Depending on the point of view, I think that you could also say that Moby Dick was also rooting out an evil, (Captain Ahab and the whalers who were trying to kill him), as well.
jbseth, you are correct. From the whale's point of view, it is the hunters who are evil. Here is a longer extract from "Cosmos and Psyche" by Richard Tarnas:
"One of the most remarkable sequences of synchronicities I have ever observed was a
dramatic convergence of events involving Melville, Moby Dick, and the two planetary cycles we
have been examining in this book. As we have seen, Melville was born in 1819 when Saturn and
Pluto were in conjunction, and also when the Uranus-Pluto square was occurring, which
corresponds to that powerful combination of conflicting complexes and impulses that we observed
in Marx, who was born during the same alignments, and in several especially critical historical
periods such as the mid-1960s and mid-1790s. In Melville and Moby Dick, we can recognize the
potent interaction between these two archetypal complexes: on the one hand, the Uranus-Pluto
themes of the awakening and eruption of nature’s forces in the whale, the unleashing of the
instinctual id in Ahab his act of titanic defiance and the titanic power and creative intensity of the
book Moby Dick itself; and on the other hand, the Saturn-Pluto themes of punitive retribution
against nature and relentless obsession with projected evil, the cauldron of the instincts within Ahab
driving his compulsion for vengeance with inexorable force.
Eleven days after Melville was born, in August 1919, the whaleship Essex departed from
Nantucket for the southern Pacific Ocean, where it was attacked by an eighty-foot whale and sunk.
According to the account later published by the Essex’s first mate, Owen Chase, the whale rammed
the ship deliberately and repeatedly with “fury and vengeance” until it had destroyed and sunk the
ship. The twenty surviving whalers were forced to spend the next ninety-three days unprotected and
starving in rowboats in the open ocean, where most of them eventually died. This fateful voyage,
from its departure through the ramming and sinking of the ship by the whale fifteen months later,
took place during the same Saturn-Pluto conjunction and Uranus-Pluto square of Melville’s birth.

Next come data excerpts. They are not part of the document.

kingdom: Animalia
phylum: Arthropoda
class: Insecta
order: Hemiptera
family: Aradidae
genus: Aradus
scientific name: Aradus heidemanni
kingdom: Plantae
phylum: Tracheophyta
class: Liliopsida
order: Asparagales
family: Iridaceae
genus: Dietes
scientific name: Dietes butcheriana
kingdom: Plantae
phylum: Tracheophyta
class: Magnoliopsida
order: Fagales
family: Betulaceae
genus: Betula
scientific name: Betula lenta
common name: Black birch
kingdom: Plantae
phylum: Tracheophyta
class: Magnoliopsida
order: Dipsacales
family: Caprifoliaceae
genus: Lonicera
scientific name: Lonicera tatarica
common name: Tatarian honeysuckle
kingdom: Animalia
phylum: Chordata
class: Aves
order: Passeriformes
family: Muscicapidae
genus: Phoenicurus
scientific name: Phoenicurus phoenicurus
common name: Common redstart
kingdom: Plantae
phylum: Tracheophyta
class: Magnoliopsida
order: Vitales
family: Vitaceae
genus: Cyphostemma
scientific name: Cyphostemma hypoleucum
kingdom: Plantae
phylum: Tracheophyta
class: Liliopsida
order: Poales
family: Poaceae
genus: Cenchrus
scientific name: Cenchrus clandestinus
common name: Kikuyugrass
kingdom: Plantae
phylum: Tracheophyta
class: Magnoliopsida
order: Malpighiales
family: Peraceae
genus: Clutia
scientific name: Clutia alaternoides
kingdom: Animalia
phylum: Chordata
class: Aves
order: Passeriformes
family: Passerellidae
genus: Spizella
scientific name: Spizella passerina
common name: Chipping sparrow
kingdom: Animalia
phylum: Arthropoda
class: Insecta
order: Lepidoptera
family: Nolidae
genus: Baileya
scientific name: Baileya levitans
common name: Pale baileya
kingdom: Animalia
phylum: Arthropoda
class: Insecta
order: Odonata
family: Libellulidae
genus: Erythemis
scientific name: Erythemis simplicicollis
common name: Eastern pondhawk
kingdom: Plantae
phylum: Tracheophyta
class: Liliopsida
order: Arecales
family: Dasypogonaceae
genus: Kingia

The titanic forces of nature embodied in the whale, a vivid expression of the Plutonic principle of
nature’s elemental power, mass, and instinct, can here be seen as suddenly awakened and erupting
in a most unexpected manner, as is characteristic of the Uranus-Pluto complex.
Yet the whale that
turned upon and destroyed the Essex has also become, like both Moby Dick and Ahab, the
Saturnian agent of judgment, punishment, retribution, and death—precisely reflective of the Saturn-
Pluto complex.Growing up unaware of this dramatic event that occurred so near his birth, Melville in his
early twenties signed on to a three-year whaling voyage, which took him to the same area of the
South Pacific as the scene of the Essex’s sinking. While on that voyage, he happened to meet the
son of Owen Chase, the Essex’s first mate, who loaned him a copy of the father’s original narrative.
Melville was deeply affected by reading “the wondrous story upon the landless sea,” as he later
wrote, “and so close to the very latitude of the shipwreck.”
Exactly one full Saturn-Pluto cycle after Melville’s birth and the sinking of the Essex,
during the very next conjunction of those two planets in 1850–51, Melville wrote and published
Moby Dick. Amazingly, just as Melville was completing his book, in August 1851, with the Saturn-
Pluto conjunction within 4° of exact alignment, the whaleship Ann Alexander was rammed and sunk
by an enraged sperm whale it had been pursuing in the same waters in which the same fate had
befallen the Essex over thirty years earlier—to this day the only two well-documented cases of such
an event. Melville was stunned when he learned of the great coincidence."